Every gay man who has been single in the gay ghetto has had the experience of going out to a gay bar and meeting Mr. Incredibly Handsome. ‘Could this finally be Mr. Right?’ you wonder silently in your head as your mind races for something witty or smart or sexy to say to the dashing stud standing in front of you.

But then, as is so often the case, Mr. Incredibly Handsome turns into Mr. Player.

He appears to be talking to you, but you can tell he’s only half there. In fact, as he’s chatting you up, his eye is on the door, or peeking over your shoulder, on the hunt and on the lookout for that next ‘better’ guy he doesn’t want to miss.

And then he smiles and delivers the blow-off: ‘Are you going to be here a while? I’m just going to go for a little walk … .’

Of course, it’s one thing to have this happen when you’re trying to pick up a total stranger at the leather bar. It’s another when the person is someone you thought you were dating.

You know what I mean: You’ve gotten together half a dozen times now, and not just for sex, either. You’ve actually gone to the beach or to the movies and out to dinner before jumping in the sack. And the sack stuff is pretty damn hot, too, for both of you.

However, you notice he never asks you out on a Friday or Saturday night. It’s always, ‘What are you doing Tuesday? Or Sunday afternoon?’ The prevailing attitude seems to be: Why ‘waste’ a weekend night on someone you already know—someone you’ve already been intimate with—when you could be out there looking for the next ‘better’ guy?

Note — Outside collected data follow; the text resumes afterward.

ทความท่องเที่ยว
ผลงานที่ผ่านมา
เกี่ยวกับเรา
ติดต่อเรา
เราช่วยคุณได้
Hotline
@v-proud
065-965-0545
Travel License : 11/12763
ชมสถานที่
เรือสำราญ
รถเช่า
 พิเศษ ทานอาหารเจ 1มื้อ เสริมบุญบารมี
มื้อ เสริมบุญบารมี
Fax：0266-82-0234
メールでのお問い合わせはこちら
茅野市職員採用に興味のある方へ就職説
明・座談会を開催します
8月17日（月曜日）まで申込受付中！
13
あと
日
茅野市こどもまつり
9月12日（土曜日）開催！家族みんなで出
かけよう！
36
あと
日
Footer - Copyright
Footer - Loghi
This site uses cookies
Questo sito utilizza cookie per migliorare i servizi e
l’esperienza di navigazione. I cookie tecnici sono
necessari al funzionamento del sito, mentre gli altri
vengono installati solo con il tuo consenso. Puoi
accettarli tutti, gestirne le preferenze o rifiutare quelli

OF COURSE, IN THE GAY GHETTO, because we are blessed with such an inordinate number of hot men, there will always be someone ‘better’ just around the corner. That’s particularly true here where I live in Fort Lauderdale, which isn’t just a gay haven but a gay tourist destination, too.

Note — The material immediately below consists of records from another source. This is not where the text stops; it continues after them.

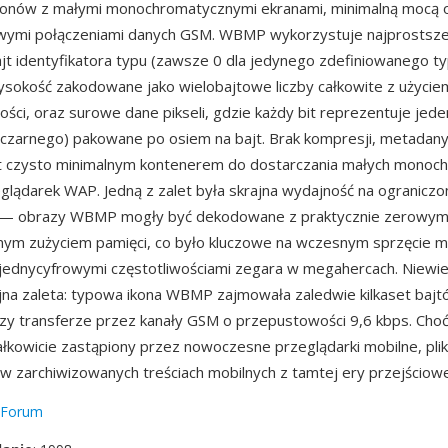
fonów z małymi monochromatycznymi ekranami, minimalną mocą o
mi połączeniami danych GSM. WBMP wykorzystuje najprostsze
jt identyfikatora typu (zawsze 0 dla jedynego zdefiniowanego ty
ysokość zakodowane jako wielobajtowe liczby całkowite z użyci
ści, oraz surowe dane pikseli, gdzie każdy bit reprezentuje jeden
a czarnego) pakowane po osiem na bajt. Brak kompresji, metadany
t czysto minimalnym kontenerem do dostarczania małych monoc
eglądarek WAP. Jedną z zalet była skrajna wydajność na ograniczo
 — obrazy WBMP mogły być dekodowane z praktycznie zerowym
nym zużyciem pamięci, co było kluczowe na wczesnym sprzęcie 
jednycyfrowymi częstotliwościami zegara w megahercach. Niewie
ejna zaleta: typowa ikona WBMP zajmowała zaledwie kilkaset bajt
zy transferze przez kanały GSM o przepustowości 9,6 kbps. Ch
ałkowicie zastąpiony przez nowoczesne przeglądarki mobilne, pl
w zarchiwizowanych treściach mobilnych z tamtej ery przejściowe
Forum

If you just wait 10 minutes, or log online, or go to a different bar, someone with bigger arms or a hairier chest or broader shoulders or a rounder ass will magically appear.

Maybe he’s just moved down from New York or Boston or Washington. D.C., or one of the other many feeder cities that gay men seem to be fleeing in surges to come here, to frolic in this subtropical paradise of buff gay bodies tanned by the endless summer of sun. Or maybe he’s one of those built tourists who’s been sending you seductive notes and naughty pictures on Manhunt.

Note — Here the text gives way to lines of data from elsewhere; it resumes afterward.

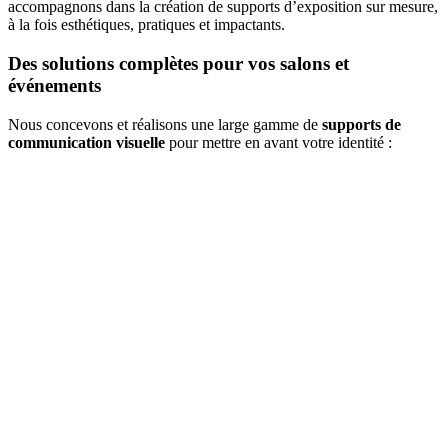
accompagnons dans la création de supports d’exposition sur mesure,
à la fois esthétiques, pratiques et impactants.
Des solutions complètes pour vos salons et
événements
Nous concevons et réalisons une large gamme de
supports de
communication visuelle
pour mettre en avant votre identité :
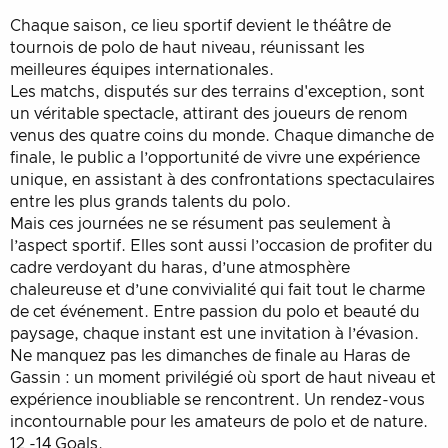
Chaque saison, ce lieu sportif devient le théâtre de
tournois de polo de haut niveau, réunissant les
meilleures équipes internationales.
Les matchs, disputés sur des terrains d'exception, sont
un véritable spectacle, attirant des joueurs de renom
venus des quatre coins du monde. Chaque dimanche de
finale, le public a l’opportunité de vivre une expérience
unique, en assistant à des confrontations spectaculaires
entre les plus grands talents du polo.
Mais ces journées ne se résument pas seulement à
l’aspect sportif. Elles sont aussi l’occasion de profiter du
cadre verdoyant du haras, d’une atmosphère
chaleureuse et d’une convivialité qui fait tout le charme
de cet événement. Entre passion du polo et beauté du
paysage, chaque instant est une invitation à l’évasion.
Ne manquez pas les dimanches de finale au Haras de
Gassin : un moment privilégié où sport de haut niveau et
expérience inoubliable se rencontrent. Un rendez-vous
incontournable pour les amateurs de polo et de nature.
12 -14 Goals.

We’ve all been there. And it can be exciting and thrilling and sexually overwhelming—an endless orgy of mind-blowing sex in the gay city. But sometimes I do the round at the bars, and I see the same men circling for prey, over and over again, looking over new shoulders for new conquests, time and time again.

And I see that we are not men in our 20s playing this game, but men in our 40s, circling like hawks, trapped in this endless cycle of random sex and over-the-shoulder glances, this web of belief and self-deceit that the next man to come through the door, the next hunk to round the corner, will be ‘better.’

I’m not casting stones. I’ve played the game, and been played by it, as much as anyone else. But I can’t help wondering: When does the merry-go-round end? When are we satisfied? When is someone ‘good enough?’

Like so many gay men all around me, I’ve been on the merry-go-round for a couple of years, and I’m dizzy from it. I’m tired of juggling and being juggled like a prop in a floor show.

Many friends protest that the game will always be played, no matter what we do, and that it is simply the nature of men in general, and gay men in particular. Perhaps they are right.

But I have higher hopes for us as a group, as a community of gay men who moved here to create a world better than the ones we left behind out there in the corners of not-so-gay America.

We have the power to treat each other better, to look at each other as more than just the next trick, to show ourselves, individually and collectively, a little respect.

Otherwise, we may all end up one day in our tight tank tops and muscles, eating alone and waiting for a ‘better’ guy to walk through the door.